Светка тем временем голышом ползала по ковру и собирала рассыпанные грибы. Михаил Дмитриевич следил за ней с умилением, невольно сравнивая свежее девичье тельце, невинное даже в этой собирательной позе, с утренними бэушными потаскухами. Ему вдруг стало стыдно своей подлой замаранности, своего омерзительного плотского опыта, своего бессовестного многолетнего скитания по склизким расселинам похоти в поисках вот этого единственного, трогательного существа, способного украсить убывающую жизнь милой неискушенностью. Он как-то даже подзабыл про то, что Светка пришла в его жизнь далеко не невинной…

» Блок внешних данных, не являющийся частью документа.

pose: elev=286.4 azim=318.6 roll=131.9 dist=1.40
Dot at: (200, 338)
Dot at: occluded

Вдруг он подумал: а ведь Вовико, узнав про Светку, мог специально устроить примирение с «каруселью», чтобы втравить Свирельникова в грязь и таким коварным образом измызгать чистое нарождающееся счастье бывшего компаньона. Зачем? Кто ж поймет! Так устроена жизнь: если ты поднял человека из грязи, ничего, кроме грязи, от него и не жди! А Веселкин всегда завидовал однокашнику, считал его везунчиком, женившимся на девушке не только с характером, но и со связями. Он и не догадывался о том, что настоящая жизнь у Свирельникова началась именно тогда, когда закончились связи: жизненная катастрофа обернулась удачей…
После Германии стараниями Валентина Петровича его перевели в подмосковное Голицыно, в ЦУП. О лучшем и мечтать не приходилось! Там он встретил Перестройку. Получил капитана. Но тут, как на грех, грянула антиалкогольная кампания под лозунгом «Не выпить, а попить!», с трезвыми свадьбами и юбилеями, с вырубкой виноградников, с партвыговорами и увольнениями за малейший питейный проступок. Сейчас даже странно вспоминать, но свобода в СССР началась с почти теперь уже забытой противоводочной инквизиции, и, вероятно, именно этот первородный грех навсегда исказил физиогномию российской демократии.